Farming After The Flood
Flooding events in 2011 and previous years have greatly impacted America’s prime farmland. Floodwaters left sediment and debris, eroded large parts of producers’ fields and, in many cases, left land devastated.
“Strategies to rebuild the soil, the foundation of all agricultural production, are essential to ensure that agricultural lands impacted by the floods are productive again,” said Congressman, Tom Latham (IA-4), co-chair of the Congressional Soils Caucus. “Sediment and debris removal and reconstruction of fields after erosion can be extremely costly.
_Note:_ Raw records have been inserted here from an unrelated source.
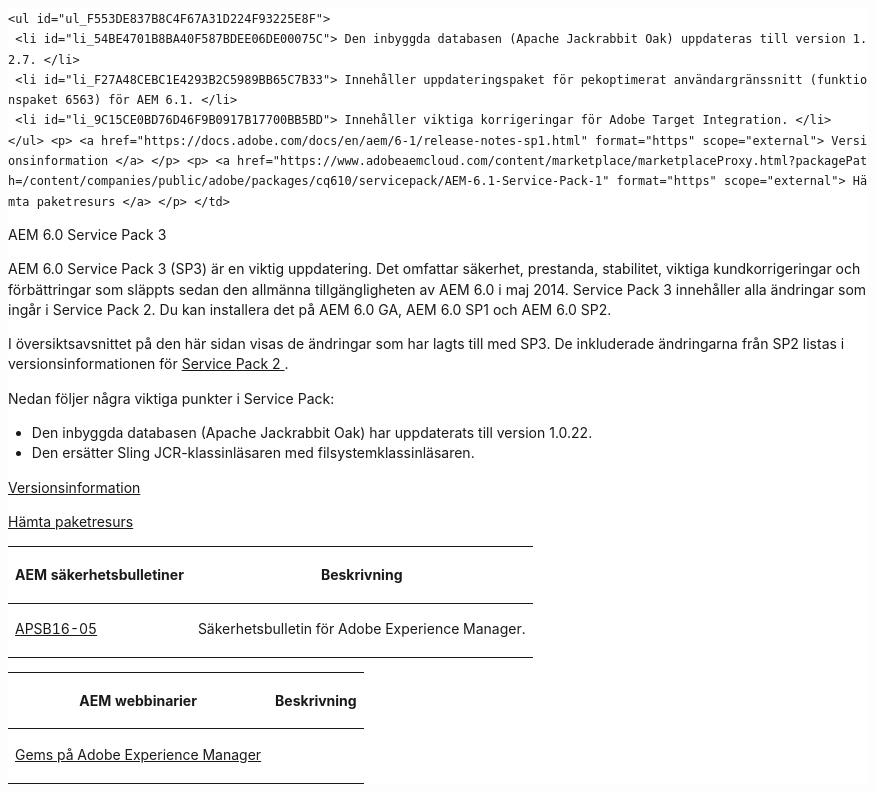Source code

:     <ul id="ul_F553DE837B8C4F67A31D224F93225E8F"> 
     <li id="li_54BE4701B8BA40F587BDEE06DE00075C"> Den inbyggda databasen (Apache Jackrabbit Oak) uppdateras till version 1.2.7. </li> 
     <li id="li_F27A48CEBC1E4293B2C5989BB65C7B33"> Innehåller uppdateringspaket för pekoptimerat användargränssnitt (funktionspaket 6563) för AEM 6.1. </li> 
     <li id="li_9C15CE0BD76D46F9B0917B17700BB5BD"> Innehåller viktiga korrigeringar för Adobe Target Integration. </li> 
    </ul> <p> <a href="https://docs.adobe.com/docs/en/aem/6-1/release-notes-sp1.html" format="https" scope="external"> Versionsinformation </a> </p> <p> <a href="https://www.adobeaemcloud.com/content/marketplace/marketplaceProxy.html?packagePath=/content/companies/public/adobe/packages/cq610/servicepack/AEM-6.1-Service-Pack-1" format="https" scope="external"> Hämta paketresurs </a> </p> </td> 
  </tr> 
  <tr> 
   <td colname="col1"> <p> AEM 6.0 Service Pack 3 </p> </td> 
   <td colname="col2"> <p> AEM 6.0 Service Pack 3 (SP3) är en viktig uppdatering. Det omfattar säkerhet, prestanda, stabilitet, viktiga kundkorrigeringar och förbättringar som släppts sedan den allmänna tillgängligheten av AEM 6.0 i maj 2014. Service Pack 3 innehåller alla ändringar som ingår i Service Pack 2. Du kan installera det på AEM 6.0 GA, AEM 6.0 SP1 och AEM 6.0 SP2. </p> <p> I översiktsavsnittet på den här sidan visas de ändringar som har lagts till med SP3. De inkluderade ändringarna från SP2 listas i versionsinformationen för <a href="https://docs.adobe.com/docs/en/aem/6-0/release-notes-sp2.html" format="https" scope="external"> Service Pack 2 </a>. </p> <p> Nedan följer några viktiga punkter i Service Pack: </p> 
    <ul id="ul_B5E08333945B44B1BC8FA50CFA9FCC87"> 
     <li id="li_C1CB0DB1D35F4ACDAC3D5D66216CAA86"> Den inbyggda databasen (Apache Jackrabbit Oak) har uppdaterats till version 1.0.22. </li> 
     <li id="li_A7993DDD3940473EA868505FC4A7F215"> Den ersätter Sling JCR-klassinläsaren med filsystemklassinläsaren. </li> 
    </ul> <p> <a href="https://docs.adobe.com/docs/en/aem/6-0/release-notes-sp3.html" format="https" scope="external"> Versionsinformation </a> </p> <p> <a href="https://www.adobeaemcloud.com/content/marketplace/marketplaceProxy.html?packagePath=/content/companies/public/adobe/packages/cq600/servicepack/AEM-6.0-Service-Pack-3" format="https" scope="external"> Hämta paketresurs </a> </p> </td> 
  </tr> 
 </tbody> 
</table>

<table id="table_EF93C5197DAC4675850F6E0AC399984B"> 
 <thead> 
  <tr> 
   <th colname="col1" class="entry"> <p>AEM säkerhetsbulletiner </p> </th> 
   <th colname="col2" class="entry"> <p>Beskrivning </p> </th> 
  </tr> 
 </thead>
 <tbody> 
  <tr> 
   <td colname="col1"> <p> <a href="https://helpx.adobe.com/security/products/experience-manager/apsb16-05.html" format="https" scope="external"> APSB16-05 </a> </p> </td> 
   <td colname="col2"> <p>Säkerhetsbulletin för Adobe Experience Manager. </p> </td> 
  </tr> 
 </tbody> 
</table>

<table id="table_D0FFD1AD5C0D4BAA81BAEC60E8B2290F"> 
 <thead> 
  <tr> 
   <th colname="col1" class="entry"> <p>AEM webbinarier </p> </th> 
   <th colname="col2" class="entry"> <p>Beskrivning </p> </th> 
  </tr> 
 </thead>
 <tbody> 
  <tr> 
   <td colname="col1"> <p> <a href="https://www.adobe.com/go/gems" format="http" scope="external"> Gems på Adobe Experience Manager </a> </p> </td> 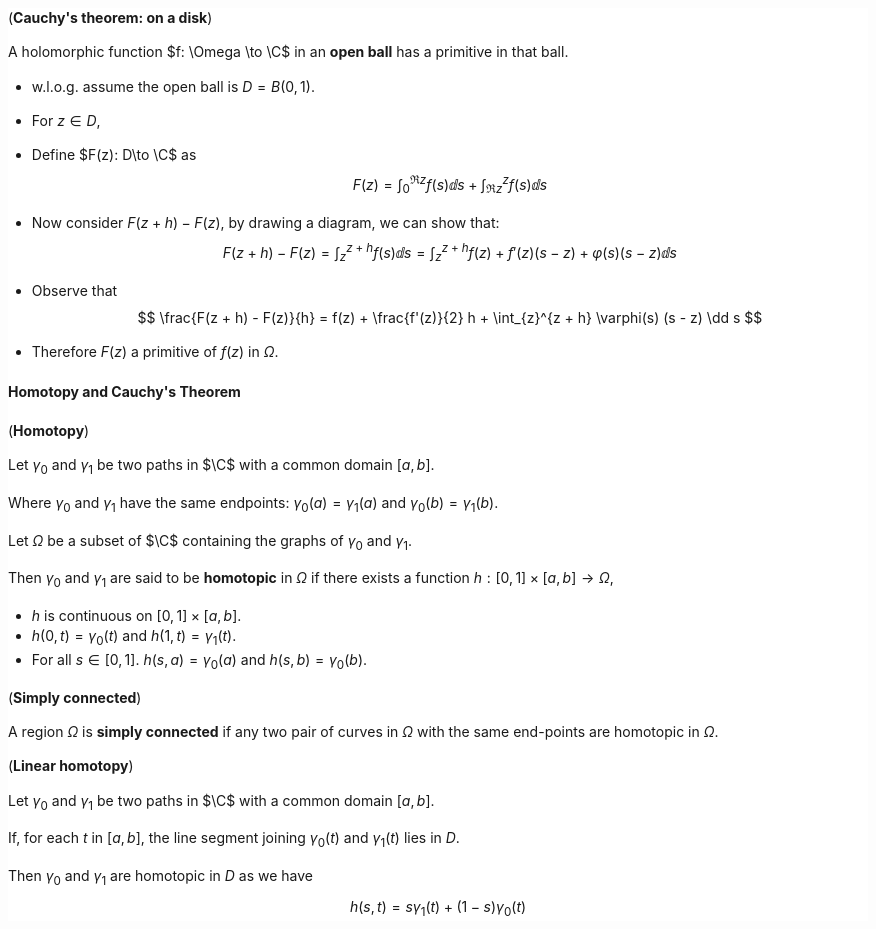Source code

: (**Cauchy's theorem: on a disk**)

A holomorphic function $f: \Omega \to \C$ in an **open ball** has a primitive in that ball.

- w.l.o.g. assume the open ball is $D = B(0, 1)$.

- For $z \in D$, 

- Define $F(z): D\to \C$ as
  $$
  F(z) = \int_{0}^{\Re z} f(s) \dd s + \int_{\Re z}^{z} f(s) \dd s
  $$

- Now consider $F(z + h) - F(z)$, by drawing a diagram, we can show that:
  $$
  F(z + h) - F(z) = \int_{z}^{z + h} f(s) \dd s = \int_{z}^{z + h} f(z) + f'(z)(s - z) + \varphi(s)(s - z) \dd s
  $$

- Observe that
  $$
  \frac{F(z + h) - F(z)}{h} = f(z) + \frac{f'(z)}{2} h + \int_{z}^{z + h} \varphi(s) (s - z) \dd s
  $$

- Therefore $F(z)$ a primitive of $f(z)$ in $\Omega$.

#### Homotopy and Cauchy's Theorem

(**Homotopy**)

Let $\gamma_{0}$ and $\gamma_{1}$ be two paths in $\C$ with a common domain $[a, b]$.

Where $\gamma_{0}$ and $\gamma_{1}$ have the same endpoints: $\gamma_{0}(a)=\gamma_{1}(a)$ and $\gamma_{0}(b)=\gamma_{1}(b)$.

Let $\Omega$ be a subset of $\C$ containing the graphs of $\gamma_{0}$ and $\gamma_{1}$.

Then $\gamma_{0}$ and $\gamma_{1}$ are said to be **homotopic** in $\Omega$ if there exists a function $h: [0, 1] \times [a, b] \to \Omega$, 

- $h$ is continuous on $[0, 1] \times [a ,b]$.
- $h(0, t)=\gamma_{0}(t)$ and $h(1, t)=\gamma_{1}(t)$.
- For all $s \in [0, 1]$. $h(s, a)=\gamma_{0}(a)$ and $h(s, b)=\gamma_{0}(b)$.

(**Simply connected**)

A region $\Omega$ is **simply connected** if any two pair of curves in $\Omega$ with the same end-points are homotopic in $\Omega$.

(**Linear homotopy**)

Let $\gamma_{0}$ and $\gamma_{1}$ be two paths in $\C$ with a common domain $[a, b]$.

If, for each $t$ in $[a, b]$, the line segment joining $\gamma_{0}(t)$ and $\gamma_{1}(t)$ lies in $D$.

Then $\gamma_{0}$ and $\gamma_{1}$ are homotopic in $D$ as we have
$$
h(s, t)=s \gamma_{1}(t)+(1-s) \gamma_{0}(t)
$$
It is essential to have strategies and programs in place that assist producers in this regard.”
The American Society of Agronomy (ASA) and the Soil Science Society of America (SSSA) sponsored a Congressional educational briefing, “Farming after the Flood”, on October 26th. The briefing focused on the impacts, mitigation approaches, and costs related to farmland flooding. The three speakers providing information on these main aspects of flooding included:
• Scott Olson, a farmer from Tekamah, Nebraska (NE), discussed the economic and environmental impacts that flooding has had on his family operated corn and soybean farm, as well as on other producers in Burt County, NE located near the Missouri River. Since May 28, Scott has documented the 2011 Missouri River Flood with over 3,000 aerial photographs. You can find photos of the flood at: www.leevalley.net.
• John Wilson, an extension educator with the University of Nebraska-Lincoln Extension, discussed the common problems farmers encounter in post-flood recovery and presented a series of management options for addressing these challenges. John co-leads a team of extension staff from Iowa State University and the University of Nebraska-Lincoln to reclaim agricultural land devastated by the 2011 Missouri River Flood. Archives of related webinar presentations are located at: http://flood.unl.edu/crops.
• James Callan, a crop insurance consultant, provided insight into the Federal crop insurance program that is available to mitigate the negative economic impacts from flooding damage and crop yield losses. James served six years in USDA, from 2003 to 2009, in the capacity of Chief of External Affairs, Associate Administrator, and Acting Administrator of the Risk Management Agency, which collectively administer the multi-billion dollar Federal crop insurance program.
During the briefing, Congressman Jeff Fortenberry (NE-1), a member of the Congressional Soils Caucus, stated, "Scott and John are acutely aware of the economic impacts of the flooding and I appreciate that they took the time to visit D.C. to share their experience with members and staff here." He continued, saying "We have spent considerable time with the communities up and down the Missouri River to serve as a conduit of information on the recovery of economic losses incurred from the flood. It seems like the local communities have been working with the State in the good spirit of cooperation that still runs strong in Nebraska."
Many agricultural fields will need to undergo a significant recovery process, including the removal of sediment from fields, if crop yields are to recover. In many cases, the soil is physically damaged; therefore gullies need to be filled and top soil replaced. ‘Flooded soil syndrome’, a condition which occurs when flooding results in fields devoid of plant roots and decreases soil microbial and fungal populations, is also a serious problem. One way to stimulate soil microbial and fungal activity is to plant cover crops. Cover crops protect the soil from erosion, improve the structure for soil, conserve below-ground moisture, and provide a habitat for soil biology. Federal conservation and insurance programs can help offset some of the costs of mitigating the impacts of flooding. As producers seek to offset their losses from the flood, support for these programs is foremost on their minds. Cooperative extension, education, and research have been fundamental for providing producers with information on how to deal with this unique and devastating situation.